The lightest is llms.txt, a markdown file at the root of your site that lists your important pages with short descriptions, a kind of sitemap written for models instead of crawlers. It reduces the work an engine has to do to figure out what matters, and it is already in use by Cloudflare, Stripe and hundreds of thousands of other sites. You can read the llms.txt spec in a couple of minutes. Schema.org markup does a related job at the data level, handing the parser structured facts instead of prose it has to interpret.

The bigger shift is the Model Context Protocol, an open standard from Anthropic that lets an AI app connect straight to a live data source or tool instead of scraping text off a page. Instead of guessing your prices from a cached paragraph, a model can query them directly. The common shorthand is "USB-C for AI." One step further sits the idea behind WebMCP and agents.json, where a site publishes callable tools, book a slot, check availability, request a quote, that an agent can invoke directly. The page stops being something to read and becomes something to operate.

The trajectory is straightforward. It runs from "is my content in the retrieval index" to "can an agent transact with my business without a human ever opening the site." Citations are the first rung on that ladder, which is exactly why they are worth understanding properly rather than chasing with checklists.

What This Actually Means#

Strip it all back and an AI citation is the visible end of a retrieval, grounding and verification pipeline.
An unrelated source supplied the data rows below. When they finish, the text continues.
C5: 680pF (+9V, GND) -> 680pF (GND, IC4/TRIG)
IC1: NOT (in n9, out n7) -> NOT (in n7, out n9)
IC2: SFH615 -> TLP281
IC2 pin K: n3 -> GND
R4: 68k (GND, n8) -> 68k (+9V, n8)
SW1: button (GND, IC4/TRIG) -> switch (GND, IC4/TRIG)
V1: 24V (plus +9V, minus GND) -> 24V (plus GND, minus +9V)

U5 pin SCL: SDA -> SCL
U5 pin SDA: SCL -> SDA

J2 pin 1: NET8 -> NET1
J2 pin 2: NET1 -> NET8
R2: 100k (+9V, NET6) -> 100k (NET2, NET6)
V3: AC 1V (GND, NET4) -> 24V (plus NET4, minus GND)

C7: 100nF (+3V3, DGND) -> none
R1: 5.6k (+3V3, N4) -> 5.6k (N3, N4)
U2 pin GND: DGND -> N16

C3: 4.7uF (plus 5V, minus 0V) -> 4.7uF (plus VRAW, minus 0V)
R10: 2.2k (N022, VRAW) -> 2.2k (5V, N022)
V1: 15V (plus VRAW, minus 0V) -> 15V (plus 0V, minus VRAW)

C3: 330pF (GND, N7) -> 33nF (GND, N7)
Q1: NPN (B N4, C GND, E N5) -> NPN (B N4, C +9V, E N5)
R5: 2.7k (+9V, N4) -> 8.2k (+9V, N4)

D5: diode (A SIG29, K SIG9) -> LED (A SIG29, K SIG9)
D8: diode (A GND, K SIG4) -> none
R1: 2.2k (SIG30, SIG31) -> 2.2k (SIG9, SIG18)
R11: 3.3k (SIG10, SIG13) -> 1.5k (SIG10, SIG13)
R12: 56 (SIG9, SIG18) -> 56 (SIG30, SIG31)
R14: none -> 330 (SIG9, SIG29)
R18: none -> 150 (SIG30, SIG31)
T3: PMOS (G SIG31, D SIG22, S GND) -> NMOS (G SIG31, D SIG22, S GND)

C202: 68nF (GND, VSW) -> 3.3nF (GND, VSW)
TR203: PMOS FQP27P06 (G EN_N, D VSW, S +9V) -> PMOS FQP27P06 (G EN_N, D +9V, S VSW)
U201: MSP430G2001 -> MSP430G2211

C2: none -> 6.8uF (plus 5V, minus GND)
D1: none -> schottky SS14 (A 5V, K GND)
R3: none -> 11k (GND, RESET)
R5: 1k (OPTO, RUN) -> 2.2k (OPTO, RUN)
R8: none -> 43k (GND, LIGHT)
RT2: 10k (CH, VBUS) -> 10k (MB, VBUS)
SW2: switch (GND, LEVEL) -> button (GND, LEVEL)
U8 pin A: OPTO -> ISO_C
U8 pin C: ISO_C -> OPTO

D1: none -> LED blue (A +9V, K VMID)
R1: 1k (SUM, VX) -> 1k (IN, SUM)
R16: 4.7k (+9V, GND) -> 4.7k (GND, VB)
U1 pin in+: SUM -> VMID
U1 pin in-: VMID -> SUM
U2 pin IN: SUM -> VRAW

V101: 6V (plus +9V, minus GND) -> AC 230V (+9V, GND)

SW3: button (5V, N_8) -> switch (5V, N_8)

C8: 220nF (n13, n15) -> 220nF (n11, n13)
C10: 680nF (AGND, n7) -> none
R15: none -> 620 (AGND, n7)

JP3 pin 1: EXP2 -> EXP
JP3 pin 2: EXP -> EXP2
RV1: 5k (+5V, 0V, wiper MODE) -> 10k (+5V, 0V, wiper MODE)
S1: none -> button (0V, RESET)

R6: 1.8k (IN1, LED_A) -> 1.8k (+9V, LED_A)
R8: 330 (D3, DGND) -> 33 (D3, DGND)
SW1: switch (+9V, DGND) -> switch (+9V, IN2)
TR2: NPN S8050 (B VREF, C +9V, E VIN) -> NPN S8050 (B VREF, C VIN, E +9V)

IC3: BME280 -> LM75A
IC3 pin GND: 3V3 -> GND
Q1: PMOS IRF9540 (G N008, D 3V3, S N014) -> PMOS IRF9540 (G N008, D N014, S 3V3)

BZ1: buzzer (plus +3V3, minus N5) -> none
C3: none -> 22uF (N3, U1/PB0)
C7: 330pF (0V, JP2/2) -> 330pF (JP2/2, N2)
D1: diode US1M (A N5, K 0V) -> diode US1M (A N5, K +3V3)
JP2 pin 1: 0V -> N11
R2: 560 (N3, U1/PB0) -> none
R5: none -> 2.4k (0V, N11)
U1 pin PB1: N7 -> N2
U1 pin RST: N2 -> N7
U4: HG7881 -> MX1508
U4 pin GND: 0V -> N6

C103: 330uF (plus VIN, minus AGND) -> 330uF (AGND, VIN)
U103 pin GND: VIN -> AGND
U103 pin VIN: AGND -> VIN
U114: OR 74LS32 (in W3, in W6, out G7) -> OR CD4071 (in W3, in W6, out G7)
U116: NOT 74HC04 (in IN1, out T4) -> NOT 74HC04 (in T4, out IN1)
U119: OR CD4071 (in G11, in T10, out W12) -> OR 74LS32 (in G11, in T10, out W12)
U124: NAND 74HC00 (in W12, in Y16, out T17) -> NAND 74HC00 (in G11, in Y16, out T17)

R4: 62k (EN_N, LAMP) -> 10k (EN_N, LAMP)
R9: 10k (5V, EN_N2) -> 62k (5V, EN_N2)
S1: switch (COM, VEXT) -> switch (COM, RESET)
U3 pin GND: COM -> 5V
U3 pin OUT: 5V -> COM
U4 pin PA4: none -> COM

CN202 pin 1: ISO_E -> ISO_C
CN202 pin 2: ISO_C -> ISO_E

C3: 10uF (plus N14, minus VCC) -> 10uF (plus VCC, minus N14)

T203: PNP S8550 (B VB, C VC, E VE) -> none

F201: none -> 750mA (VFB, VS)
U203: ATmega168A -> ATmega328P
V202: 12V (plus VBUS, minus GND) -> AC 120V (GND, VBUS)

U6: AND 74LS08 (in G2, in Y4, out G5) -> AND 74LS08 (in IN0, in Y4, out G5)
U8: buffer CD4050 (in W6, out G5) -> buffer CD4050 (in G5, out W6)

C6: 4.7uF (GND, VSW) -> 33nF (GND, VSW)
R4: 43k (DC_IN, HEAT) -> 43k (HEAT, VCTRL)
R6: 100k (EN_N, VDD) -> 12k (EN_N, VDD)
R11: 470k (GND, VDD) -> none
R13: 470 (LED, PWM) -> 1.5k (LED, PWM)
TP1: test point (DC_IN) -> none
It is not proof the model knows you, and it has surprisingly little to do with how you rank on Google. The pages that get cited are the ones the pipeline can reach, lift cleanly, corroborate against the rest of the web, and trust as current.

My prediction is that the gap between "ranks well on Google" and "gets cited by AI" keeps widening, because the two measure genuinely different things, and a lot of businesses are about to discover their hard-won SEO does not carry over the way they assumed. The ones who treat AI visibility as its own discipline, with its own mechanics and its own measurement, will pull ahead while everyone else waits for the citations to show up on their own. That discipline has a name, Generative Engine Optimization, and the first half of doing it well is simply understanding the pipeline you are optimizing for.